AIM OF THE EXERCISE — Search through the entries for the word "diagnosis" and copy every line that has it.

RECORD EXCERPTS —
----------------
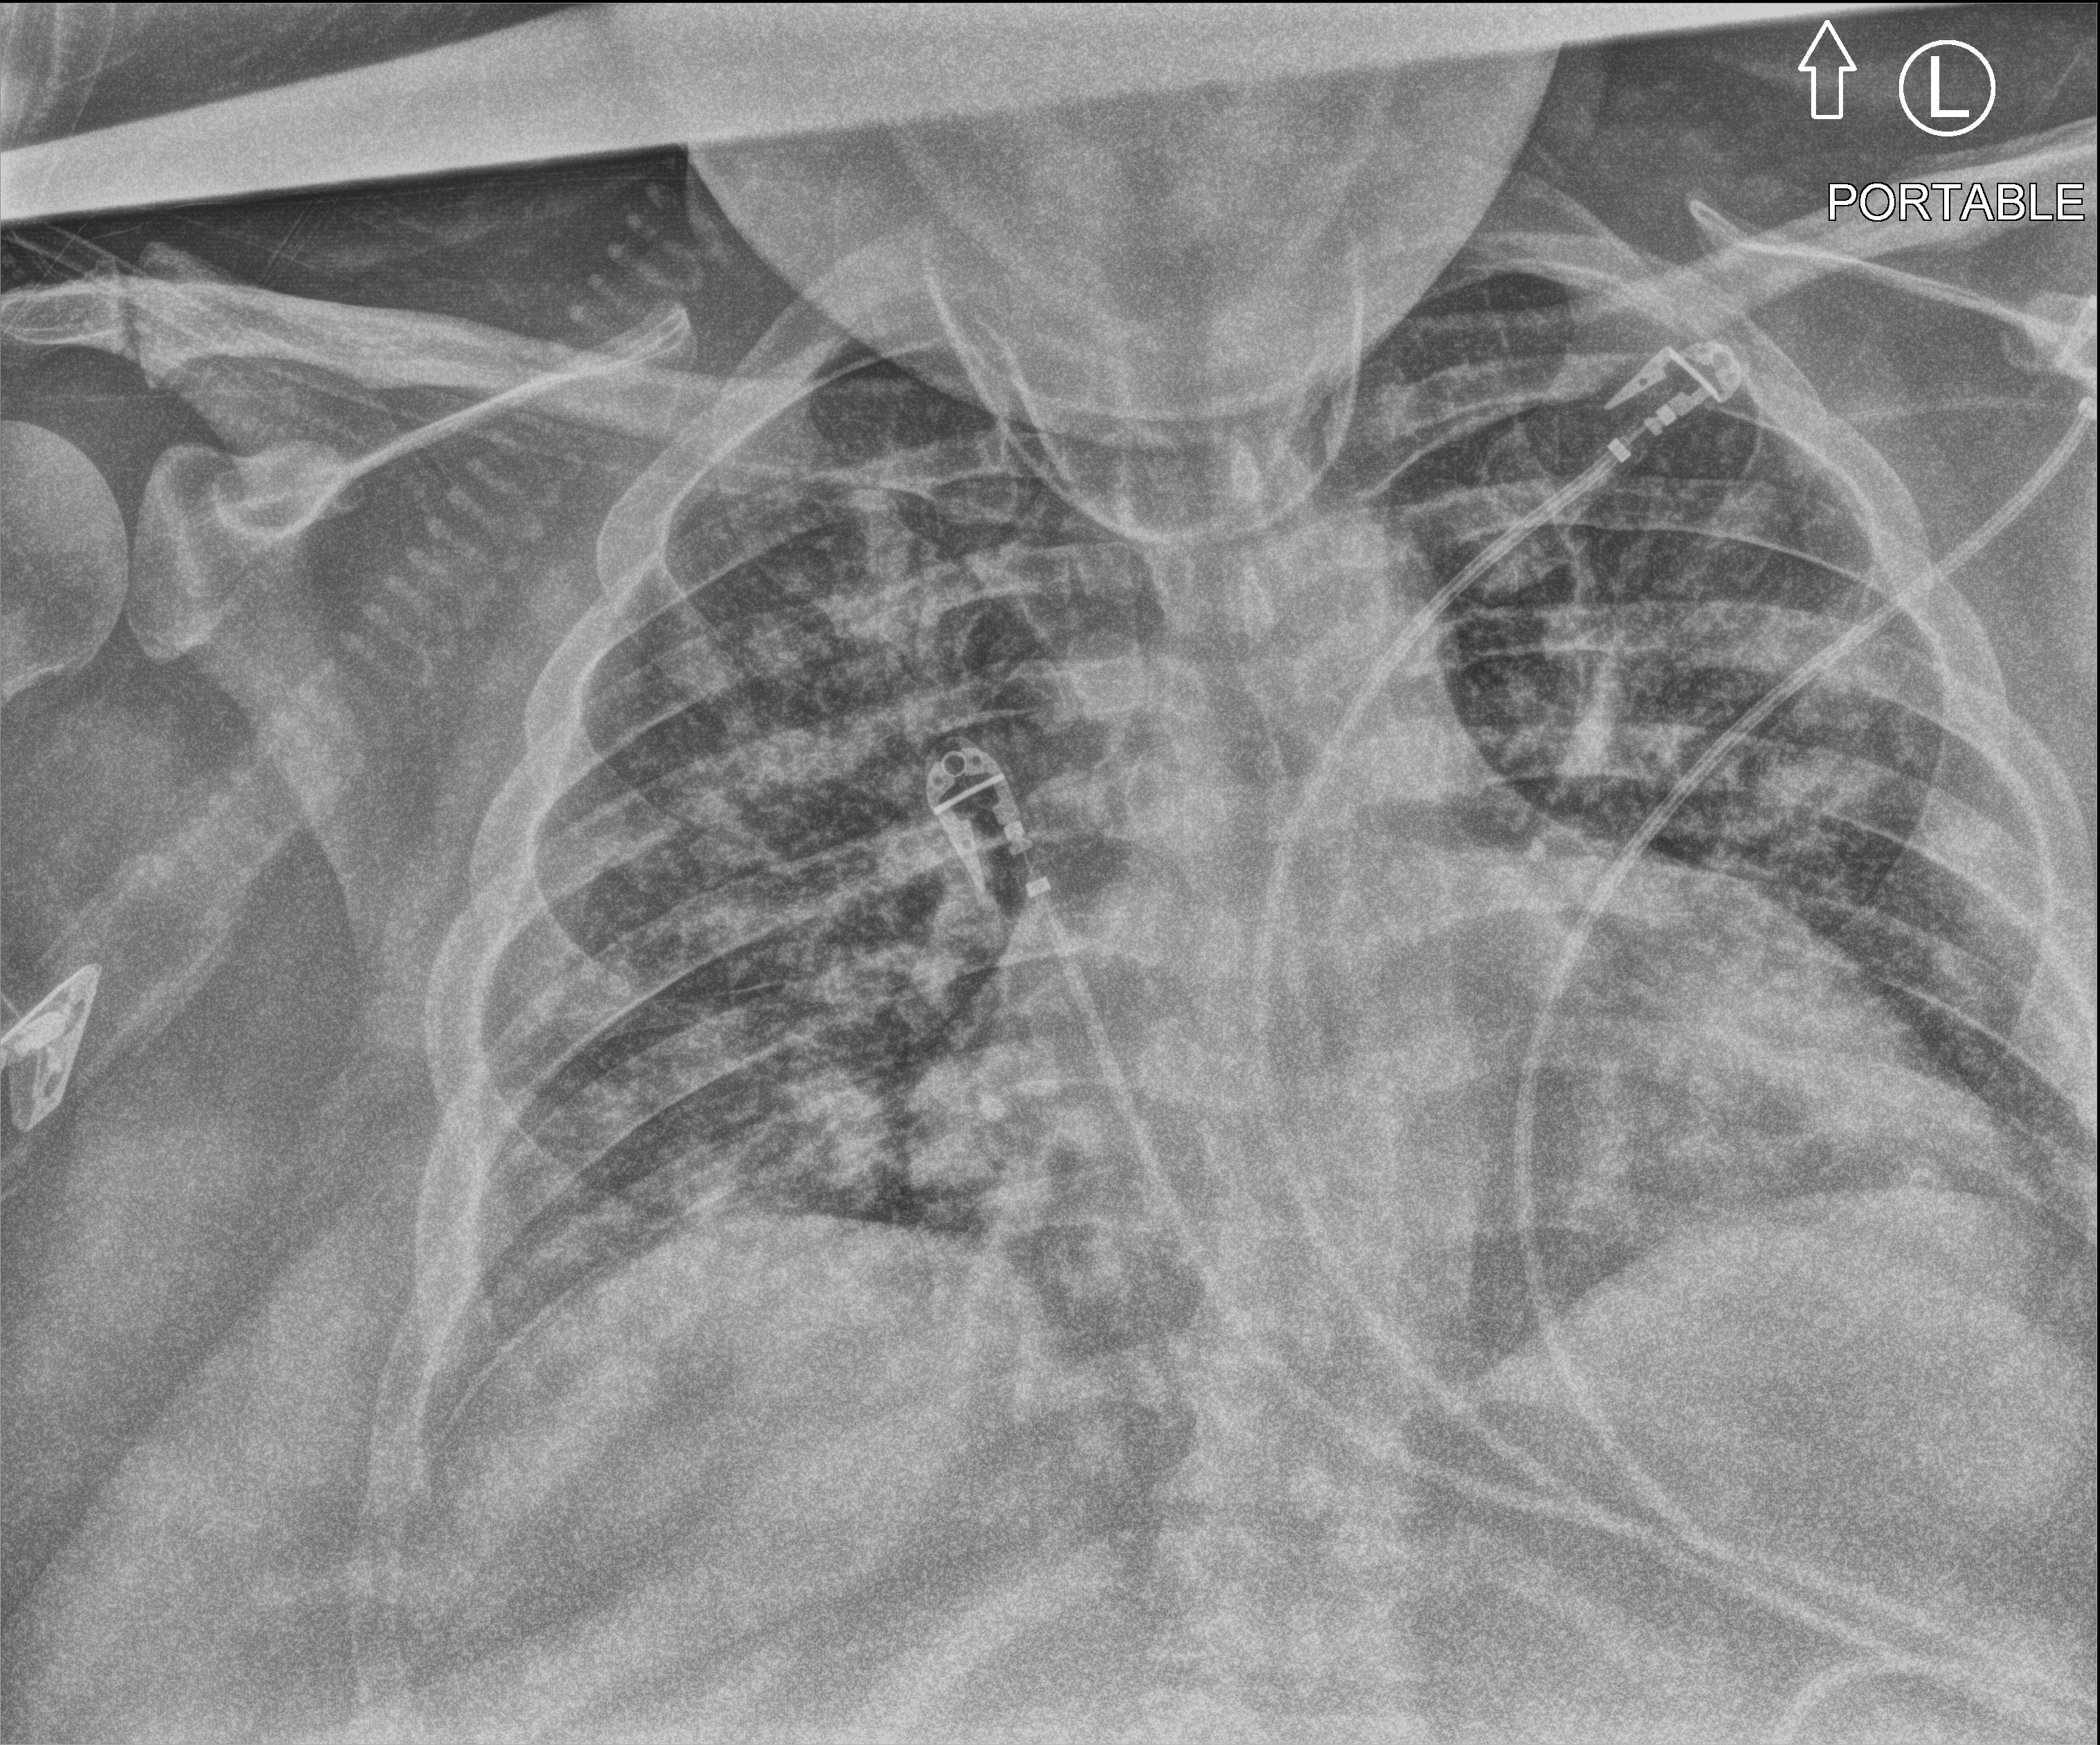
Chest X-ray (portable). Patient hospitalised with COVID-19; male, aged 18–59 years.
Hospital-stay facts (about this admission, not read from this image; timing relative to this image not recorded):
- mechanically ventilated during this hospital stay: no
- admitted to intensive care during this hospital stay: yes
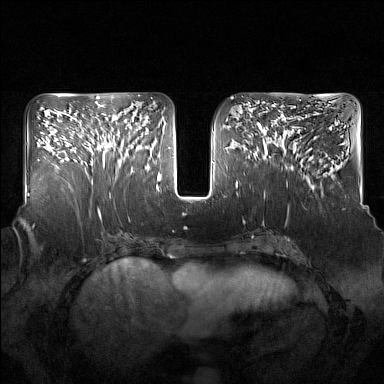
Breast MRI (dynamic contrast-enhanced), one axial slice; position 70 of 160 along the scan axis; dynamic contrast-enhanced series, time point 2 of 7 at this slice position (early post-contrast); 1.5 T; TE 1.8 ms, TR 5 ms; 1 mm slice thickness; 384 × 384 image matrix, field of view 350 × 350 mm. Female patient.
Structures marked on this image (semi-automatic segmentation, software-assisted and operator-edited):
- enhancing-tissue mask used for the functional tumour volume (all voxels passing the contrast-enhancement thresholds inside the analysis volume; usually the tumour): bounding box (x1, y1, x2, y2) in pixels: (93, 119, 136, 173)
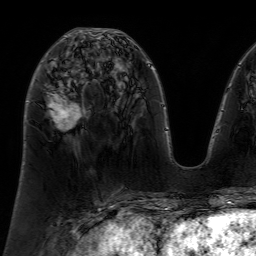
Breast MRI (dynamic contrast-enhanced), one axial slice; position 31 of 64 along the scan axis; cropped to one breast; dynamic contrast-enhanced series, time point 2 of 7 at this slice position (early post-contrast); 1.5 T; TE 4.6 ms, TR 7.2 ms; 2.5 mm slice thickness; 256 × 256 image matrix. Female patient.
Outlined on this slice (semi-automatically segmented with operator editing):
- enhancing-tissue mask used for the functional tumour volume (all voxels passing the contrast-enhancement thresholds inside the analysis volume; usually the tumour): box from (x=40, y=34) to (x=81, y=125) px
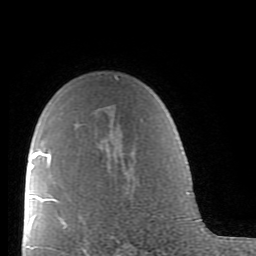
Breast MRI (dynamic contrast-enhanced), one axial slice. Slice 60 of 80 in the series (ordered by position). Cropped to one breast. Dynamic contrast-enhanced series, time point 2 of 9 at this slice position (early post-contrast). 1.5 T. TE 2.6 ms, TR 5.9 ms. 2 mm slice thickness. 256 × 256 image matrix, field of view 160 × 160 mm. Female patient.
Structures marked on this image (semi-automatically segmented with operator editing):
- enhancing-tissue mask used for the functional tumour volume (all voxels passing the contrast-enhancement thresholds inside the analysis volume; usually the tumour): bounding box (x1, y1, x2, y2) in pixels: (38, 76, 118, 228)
----------------
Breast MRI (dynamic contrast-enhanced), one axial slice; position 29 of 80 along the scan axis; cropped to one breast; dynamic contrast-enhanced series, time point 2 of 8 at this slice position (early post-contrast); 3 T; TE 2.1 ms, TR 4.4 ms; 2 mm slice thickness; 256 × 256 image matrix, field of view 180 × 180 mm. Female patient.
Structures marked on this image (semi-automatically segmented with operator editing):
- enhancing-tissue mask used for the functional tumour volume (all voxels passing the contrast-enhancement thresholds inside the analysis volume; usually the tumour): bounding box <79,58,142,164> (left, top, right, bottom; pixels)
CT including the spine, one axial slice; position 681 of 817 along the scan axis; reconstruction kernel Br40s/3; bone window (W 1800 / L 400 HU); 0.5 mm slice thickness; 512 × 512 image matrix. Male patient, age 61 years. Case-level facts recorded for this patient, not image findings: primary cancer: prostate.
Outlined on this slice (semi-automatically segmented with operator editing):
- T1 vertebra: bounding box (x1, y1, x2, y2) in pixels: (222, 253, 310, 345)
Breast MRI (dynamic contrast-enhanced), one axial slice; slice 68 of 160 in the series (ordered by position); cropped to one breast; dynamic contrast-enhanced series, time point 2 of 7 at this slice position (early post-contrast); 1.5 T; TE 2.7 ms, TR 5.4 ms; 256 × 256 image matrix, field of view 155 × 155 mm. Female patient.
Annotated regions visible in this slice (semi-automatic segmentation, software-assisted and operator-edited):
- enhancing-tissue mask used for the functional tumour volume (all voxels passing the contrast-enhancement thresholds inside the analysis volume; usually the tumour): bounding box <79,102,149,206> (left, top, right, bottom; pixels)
----------------
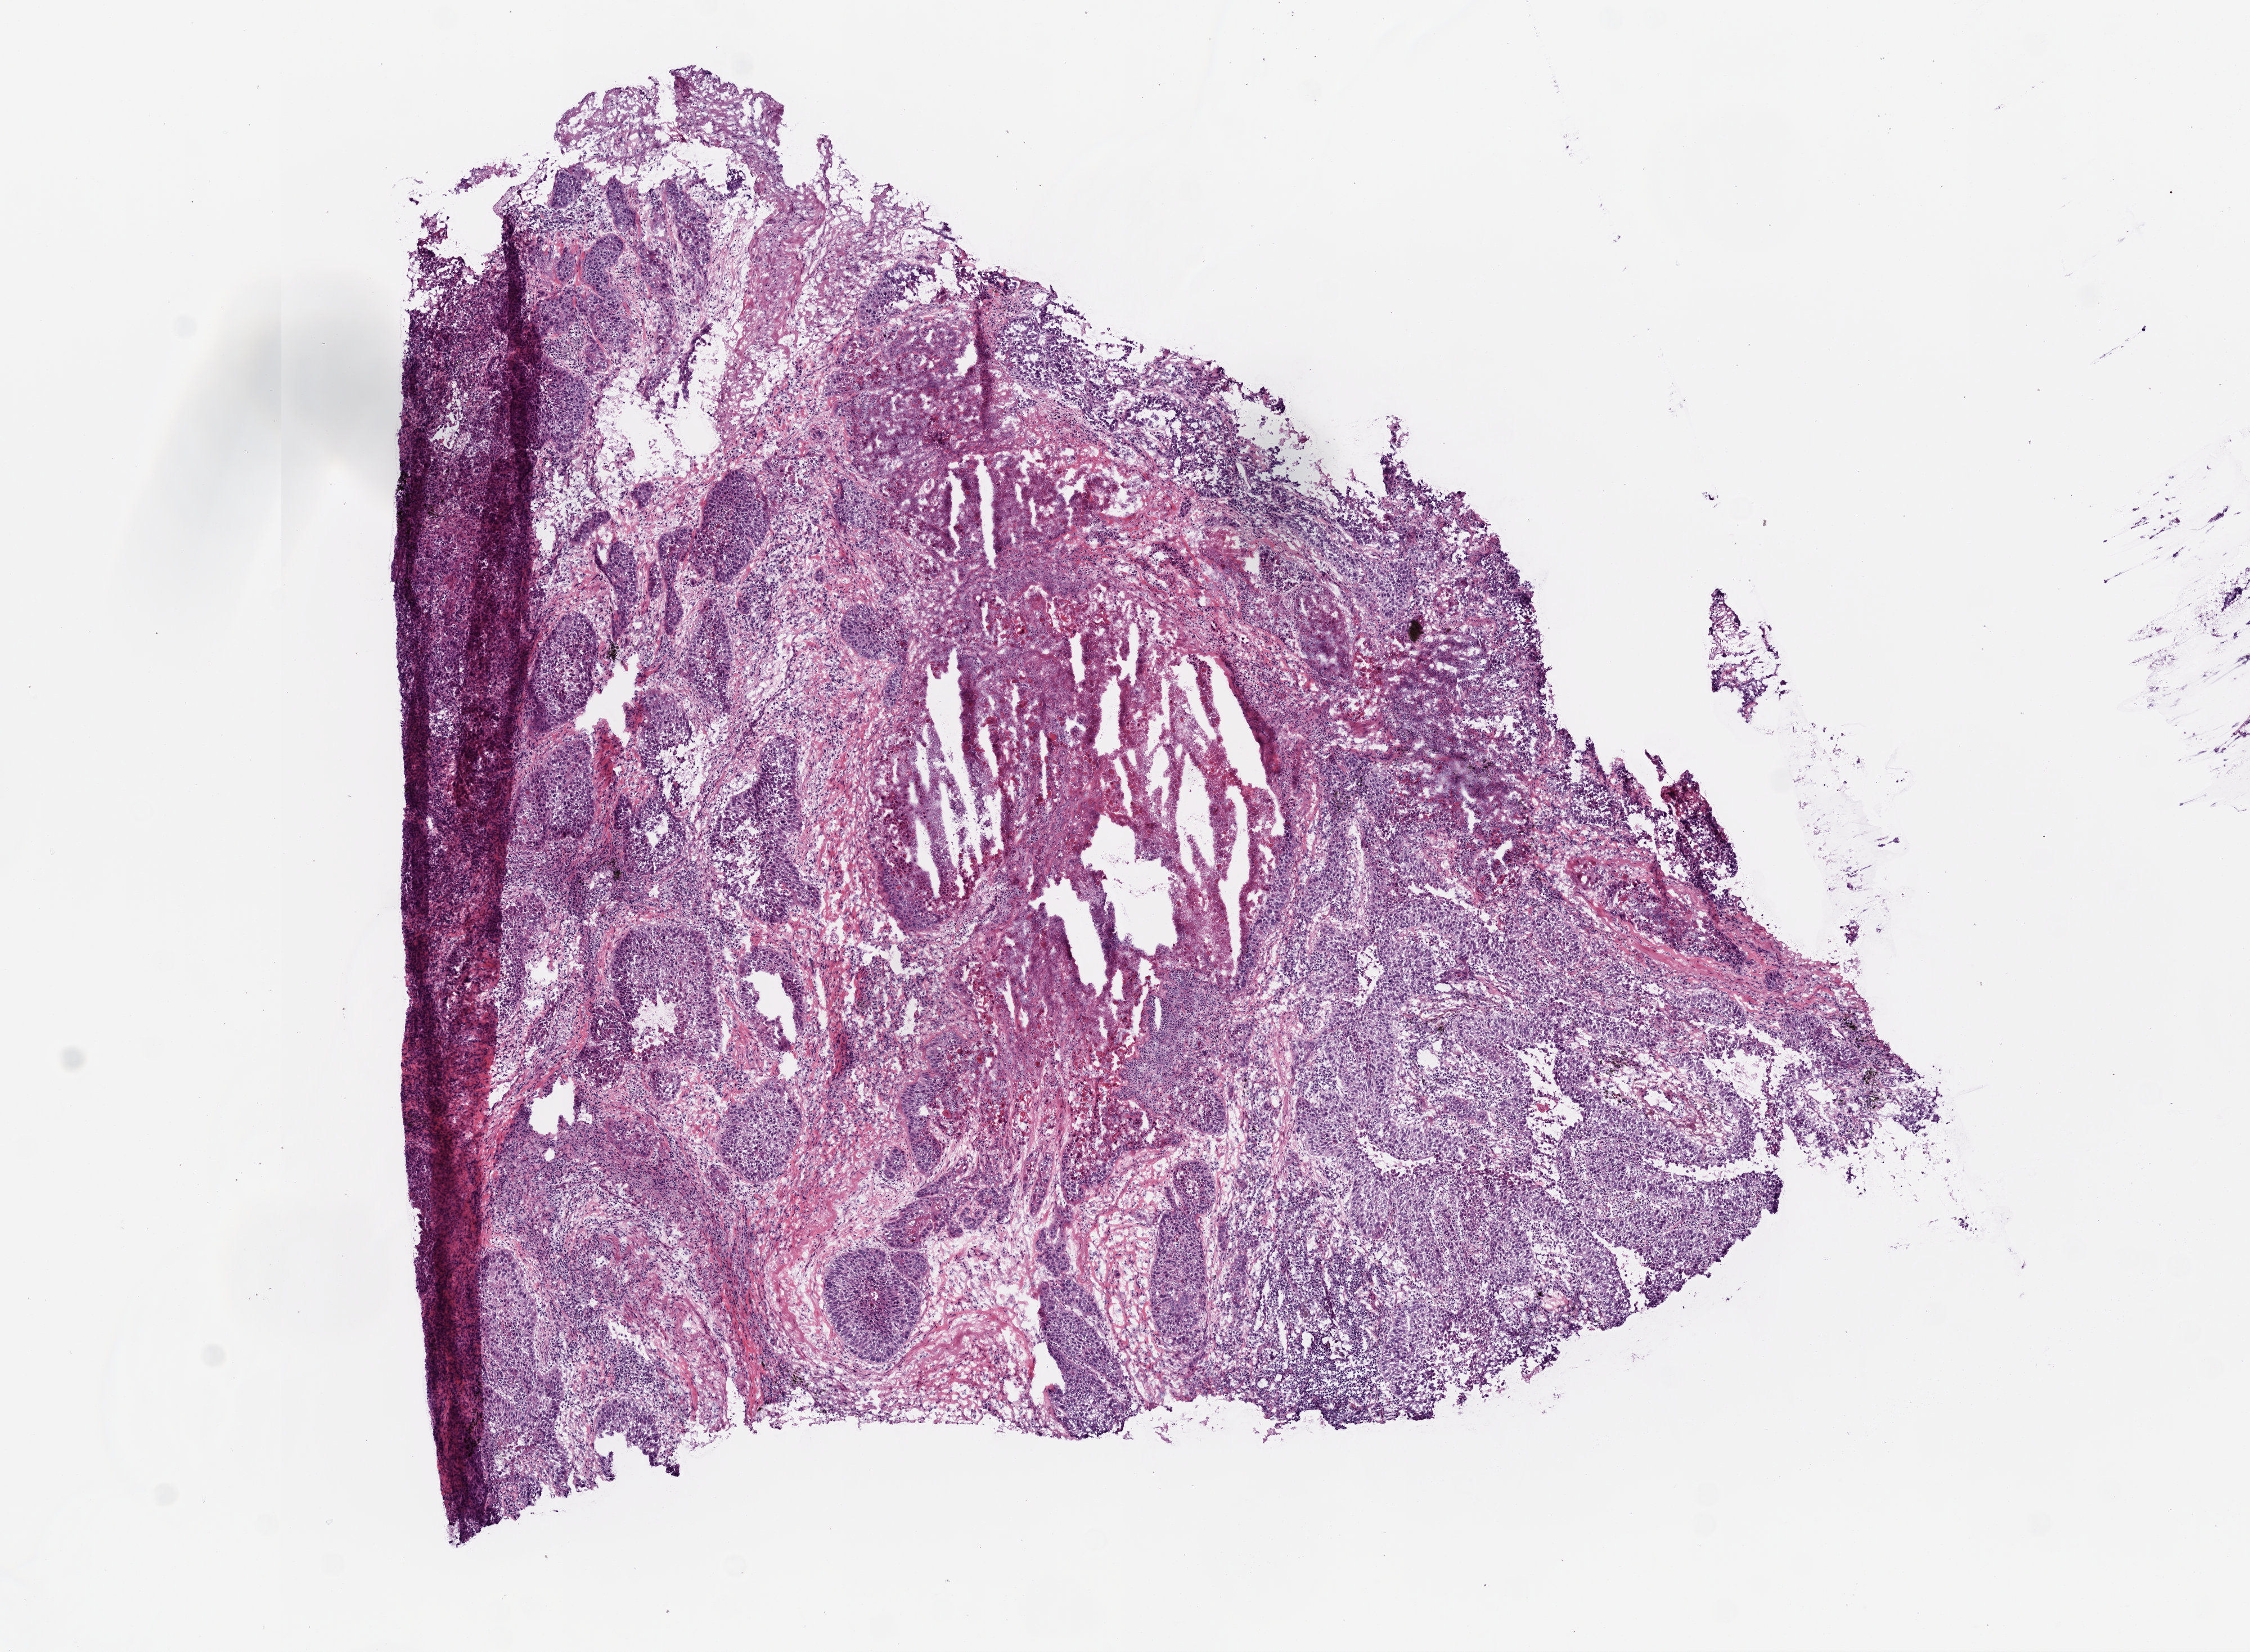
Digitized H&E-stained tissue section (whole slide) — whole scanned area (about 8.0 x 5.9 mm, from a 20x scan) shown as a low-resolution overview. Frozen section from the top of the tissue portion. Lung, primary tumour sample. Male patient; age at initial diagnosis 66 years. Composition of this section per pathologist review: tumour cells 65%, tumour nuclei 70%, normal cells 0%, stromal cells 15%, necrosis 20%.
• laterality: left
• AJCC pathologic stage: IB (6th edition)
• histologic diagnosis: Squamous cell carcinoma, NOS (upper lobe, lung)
----------------
EXERCISE RESULT —
Digitized H&E-stained tissue section (whole slide) — whole scanned area (about 8.0 x 5.9 mm, from a 20x scan) shown as a low-resolution overview. Frozen section from the top of the tissue portion. Lung, primary tumour sample. Male patient; age at initial diagnosis 66 years. Composition of this section per pathologist review: tumour cells 65%, tumour nuclei 70%, normal cells 0%, stromal cells 15%, necrosis 20%.
• histologic diagnosis: Squamous cell carcinoma, NOS (upper lobe, lung)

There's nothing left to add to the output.